Throughout the material below, tally the lines containing "TABLE" and give the total with no accompanying text.

────

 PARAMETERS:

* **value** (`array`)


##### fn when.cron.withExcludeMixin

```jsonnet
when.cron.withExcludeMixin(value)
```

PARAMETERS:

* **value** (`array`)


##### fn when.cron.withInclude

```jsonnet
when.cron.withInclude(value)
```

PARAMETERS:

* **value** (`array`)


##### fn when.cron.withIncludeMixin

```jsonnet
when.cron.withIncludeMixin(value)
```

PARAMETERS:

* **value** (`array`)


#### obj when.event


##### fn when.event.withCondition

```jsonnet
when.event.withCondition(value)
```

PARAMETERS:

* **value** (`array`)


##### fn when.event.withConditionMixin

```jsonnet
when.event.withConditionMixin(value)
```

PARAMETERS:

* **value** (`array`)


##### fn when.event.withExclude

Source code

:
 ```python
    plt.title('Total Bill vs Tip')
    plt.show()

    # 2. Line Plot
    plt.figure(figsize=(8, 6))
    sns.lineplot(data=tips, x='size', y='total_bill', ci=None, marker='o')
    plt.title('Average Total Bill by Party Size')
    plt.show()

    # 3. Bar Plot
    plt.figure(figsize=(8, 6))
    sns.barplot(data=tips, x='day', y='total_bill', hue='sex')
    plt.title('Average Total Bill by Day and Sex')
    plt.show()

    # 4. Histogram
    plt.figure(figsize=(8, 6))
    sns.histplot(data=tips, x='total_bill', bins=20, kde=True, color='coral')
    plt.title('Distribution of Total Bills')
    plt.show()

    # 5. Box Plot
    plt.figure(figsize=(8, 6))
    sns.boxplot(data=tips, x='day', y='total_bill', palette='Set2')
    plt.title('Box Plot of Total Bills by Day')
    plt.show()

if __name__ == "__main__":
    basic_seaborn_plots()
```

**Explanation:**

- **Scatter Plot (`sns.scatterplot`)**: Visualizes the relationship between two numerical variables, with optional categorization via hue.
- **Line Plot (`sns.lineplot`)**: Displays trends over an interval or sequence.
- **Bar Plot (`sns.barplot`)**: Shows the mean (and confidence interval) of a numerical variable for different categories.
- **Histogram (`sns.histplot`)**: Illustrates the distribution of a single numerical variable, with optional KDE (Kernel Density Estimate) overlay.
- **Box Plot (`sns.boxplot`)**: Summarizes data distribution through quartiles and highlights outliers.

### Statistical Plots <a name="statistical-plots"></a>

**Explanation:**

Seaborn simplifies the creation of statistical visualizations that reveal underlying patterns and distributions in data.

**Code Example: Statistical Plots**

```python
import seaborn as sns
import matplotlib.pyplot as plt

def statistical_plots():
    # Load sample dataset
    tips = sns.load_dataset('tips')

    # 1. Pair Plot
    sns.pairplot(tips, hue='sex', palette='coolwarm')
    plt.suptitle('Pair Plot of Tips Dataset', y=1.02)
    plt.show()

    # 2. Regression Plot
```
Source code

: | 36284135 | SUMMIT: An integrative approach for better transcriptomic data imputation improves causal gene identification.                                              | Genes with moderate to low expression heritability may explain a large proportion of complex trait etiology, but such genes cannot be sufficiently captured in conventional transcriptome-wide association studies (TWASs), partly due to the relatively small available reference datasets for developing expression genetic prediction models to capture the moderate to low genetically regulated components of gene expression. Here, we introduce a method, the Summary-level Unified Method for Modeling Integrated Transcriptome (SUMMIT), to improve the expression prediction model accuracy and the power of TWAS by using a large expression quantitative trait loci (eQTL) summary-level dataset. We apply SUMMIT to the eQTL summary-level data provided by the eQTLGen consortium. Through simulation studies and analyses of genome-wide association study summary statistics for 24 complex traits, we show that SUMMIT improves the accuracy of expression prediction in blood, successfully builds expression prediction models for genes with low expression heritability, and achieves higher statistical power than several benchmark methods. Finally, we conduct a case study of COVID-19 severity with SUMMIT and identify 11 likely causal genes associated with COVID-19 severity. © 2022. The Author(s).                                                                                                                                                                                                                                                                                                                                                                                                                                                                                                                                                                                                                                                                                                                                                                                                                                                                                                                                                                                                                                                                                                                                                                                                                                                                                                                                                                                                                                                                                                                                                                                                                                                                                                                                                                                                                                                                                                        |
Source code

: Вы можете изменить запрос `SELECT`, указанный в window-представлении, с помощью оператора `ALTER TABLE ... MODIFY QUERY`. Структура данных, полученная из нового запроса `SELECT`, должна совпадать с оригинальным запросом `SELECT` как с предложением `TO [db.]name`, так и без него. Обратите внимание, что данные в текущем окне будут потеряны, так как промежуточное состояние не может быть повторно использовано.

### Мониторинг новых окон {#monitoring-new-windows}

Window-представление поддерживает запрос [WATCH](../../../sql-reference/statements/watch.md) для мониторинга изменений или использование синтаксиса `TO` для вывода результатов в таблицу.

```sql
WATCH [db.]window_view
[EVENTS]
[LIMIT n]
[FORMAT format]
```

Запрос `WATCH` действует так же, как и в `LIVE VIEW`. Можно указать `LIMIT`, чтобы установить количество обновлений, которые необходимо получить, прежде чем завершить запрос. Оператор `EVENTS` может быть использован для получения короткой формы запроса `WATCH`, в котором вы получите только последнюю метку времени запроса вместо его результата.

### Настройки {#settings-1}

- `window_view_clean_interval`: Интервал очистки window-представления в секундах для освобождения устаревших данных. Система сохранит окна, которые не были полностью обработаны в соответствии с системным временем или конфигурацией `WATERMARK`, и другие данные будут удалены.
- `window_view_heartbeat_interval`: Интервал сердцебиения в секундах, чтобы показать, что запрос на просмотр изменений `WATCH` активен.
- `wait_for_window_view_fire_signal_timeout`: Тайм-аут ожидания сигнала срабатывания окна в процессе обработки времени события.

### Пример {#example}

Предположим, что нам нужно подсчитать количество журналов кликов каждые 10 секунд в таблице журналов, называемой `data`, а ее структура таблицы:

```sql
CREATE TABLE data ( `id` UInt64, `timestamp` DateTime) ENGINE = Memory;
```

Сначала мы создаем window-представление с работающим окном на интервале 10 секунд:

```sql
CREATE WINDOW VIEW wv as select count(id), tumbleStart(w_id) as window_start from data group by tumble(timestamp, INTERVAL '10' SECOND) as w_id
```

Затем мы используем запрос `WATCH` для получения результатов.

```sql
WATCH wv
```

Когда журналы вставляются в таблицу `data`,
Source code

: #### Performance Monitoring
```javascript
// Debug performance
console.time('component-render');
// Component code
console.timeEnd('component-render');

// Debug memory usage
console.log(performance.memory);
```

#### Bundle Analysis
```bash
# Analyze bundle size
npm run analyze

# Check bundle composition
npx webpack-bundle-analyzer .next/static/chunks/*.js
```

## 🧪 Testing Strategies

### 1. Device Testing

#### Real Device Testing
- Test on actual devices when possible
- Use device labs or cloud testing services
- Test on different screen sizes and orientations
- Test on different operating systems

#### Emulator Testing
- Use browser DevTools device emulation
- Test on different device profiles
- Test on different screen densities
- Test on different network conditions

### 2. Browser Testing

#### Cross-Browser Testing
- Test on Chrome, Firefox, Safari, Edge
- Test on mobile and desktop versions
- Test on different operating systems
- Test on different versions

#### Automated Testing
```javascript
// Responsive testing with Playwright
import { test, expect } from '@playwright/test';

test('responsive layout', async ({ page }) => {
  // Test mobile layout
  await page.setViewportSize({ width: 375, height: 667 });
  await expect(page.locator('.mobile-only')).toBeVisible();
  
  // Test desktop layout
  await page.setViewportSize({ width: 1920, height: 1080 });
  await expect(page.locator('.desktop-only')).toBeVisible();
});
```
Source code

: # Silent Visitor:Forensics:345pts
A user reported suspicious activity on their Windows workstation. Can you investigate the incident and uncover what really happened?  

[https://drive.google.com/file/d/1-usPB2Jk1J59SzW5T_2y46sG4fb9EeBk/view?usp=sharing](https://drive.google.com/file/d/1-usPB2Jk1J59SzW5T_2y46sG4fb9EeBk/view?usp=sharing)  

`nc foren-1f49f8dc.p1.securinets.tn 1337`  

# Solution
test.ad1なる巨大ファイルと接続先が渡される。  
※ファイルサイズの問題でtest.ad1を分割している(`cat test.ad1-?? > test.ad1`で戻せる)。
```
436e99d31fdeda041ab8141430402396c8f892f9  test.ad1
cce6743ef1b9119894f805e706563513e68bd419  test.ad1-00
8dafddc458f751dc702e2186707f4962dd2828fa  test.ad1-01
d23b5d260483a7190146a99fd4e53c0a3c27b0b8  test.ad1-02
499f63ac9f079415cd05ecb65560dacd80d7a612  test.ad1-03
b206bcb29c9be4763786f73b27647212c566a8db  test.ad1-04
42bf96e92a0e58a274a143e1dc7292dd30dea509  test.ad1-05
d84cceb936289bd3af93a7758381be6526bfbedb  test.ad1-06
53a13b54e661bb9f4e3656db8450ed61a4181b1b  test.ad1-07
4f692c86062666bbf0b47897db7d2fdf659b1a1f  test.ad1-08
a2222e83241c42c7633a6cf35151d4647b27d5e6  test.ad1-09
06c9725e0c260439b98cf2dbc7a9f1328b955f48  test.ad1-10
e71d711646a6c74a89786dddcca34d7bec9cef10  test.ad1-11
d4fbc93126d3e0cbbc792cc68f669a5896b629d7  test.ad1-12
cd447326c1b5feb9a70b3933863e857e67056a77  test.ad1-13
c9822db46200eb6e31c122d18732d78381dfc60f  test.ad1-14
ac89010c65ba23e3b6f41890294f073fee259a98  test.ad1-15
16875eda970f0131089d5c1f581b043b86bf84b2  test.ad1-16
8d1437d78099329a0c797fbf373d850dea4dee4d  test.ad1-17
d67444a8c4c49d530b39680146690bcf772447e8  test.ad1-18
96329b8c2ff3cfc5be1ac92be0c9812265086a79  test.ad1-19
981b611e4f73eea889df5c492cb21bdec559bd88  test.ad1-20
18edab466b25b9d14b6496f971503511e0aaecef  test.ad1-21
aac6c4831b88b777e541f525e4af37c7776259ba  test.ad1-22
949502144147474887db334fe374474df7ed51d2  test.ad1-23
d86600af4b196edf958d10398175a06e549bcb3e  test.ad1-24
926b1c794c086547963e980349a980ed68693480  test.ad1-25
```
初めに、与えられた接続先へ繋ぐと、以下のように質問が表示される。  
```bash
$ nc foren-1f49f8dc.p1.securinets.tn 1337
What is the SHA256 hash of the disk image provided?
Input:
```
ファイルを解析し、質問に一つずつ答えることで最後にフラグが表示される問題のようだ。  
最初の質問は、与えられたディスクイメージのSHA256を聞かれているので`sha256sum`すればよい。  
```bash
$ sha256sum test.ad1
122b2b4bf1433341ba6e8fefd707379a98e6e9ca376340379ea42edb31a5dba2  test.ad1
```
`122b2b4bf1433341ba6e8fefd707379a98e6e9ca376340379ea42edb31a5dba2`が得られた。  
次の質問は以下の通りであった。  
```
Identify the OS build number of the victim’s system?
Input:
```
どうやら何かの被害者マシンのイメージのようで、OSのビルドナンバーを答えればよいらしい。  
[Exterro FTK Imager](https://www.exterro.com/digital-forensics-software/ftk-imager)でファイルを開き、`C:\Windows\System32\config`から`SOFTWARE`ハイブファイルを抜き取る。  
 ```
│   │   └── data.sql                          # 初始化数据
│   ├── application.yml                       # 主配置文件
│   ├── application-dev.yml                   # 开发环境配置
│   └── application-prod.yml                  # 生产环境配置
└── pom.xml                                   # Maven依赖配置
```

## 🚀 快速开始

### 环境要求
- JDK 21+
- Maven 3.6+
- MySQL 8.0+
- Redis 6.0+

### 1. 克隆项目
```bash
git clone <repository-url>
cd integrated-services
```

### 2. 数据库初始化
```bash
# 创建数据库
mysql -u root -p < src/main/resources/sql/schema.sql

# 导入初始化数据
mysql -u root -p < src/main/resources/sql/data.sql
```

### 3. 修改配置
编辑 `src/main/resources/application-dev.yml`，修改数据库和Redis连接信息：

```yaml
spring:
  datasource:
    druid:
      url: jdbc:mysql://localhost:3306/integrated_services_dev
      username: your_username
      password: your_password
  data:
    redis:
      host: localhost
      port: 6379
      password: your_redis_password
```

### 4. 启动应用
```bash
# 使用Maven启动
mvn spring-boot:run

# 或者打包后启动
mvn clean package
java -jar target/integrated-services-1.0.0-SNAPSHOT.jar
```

────

TASK RESPONSE: 2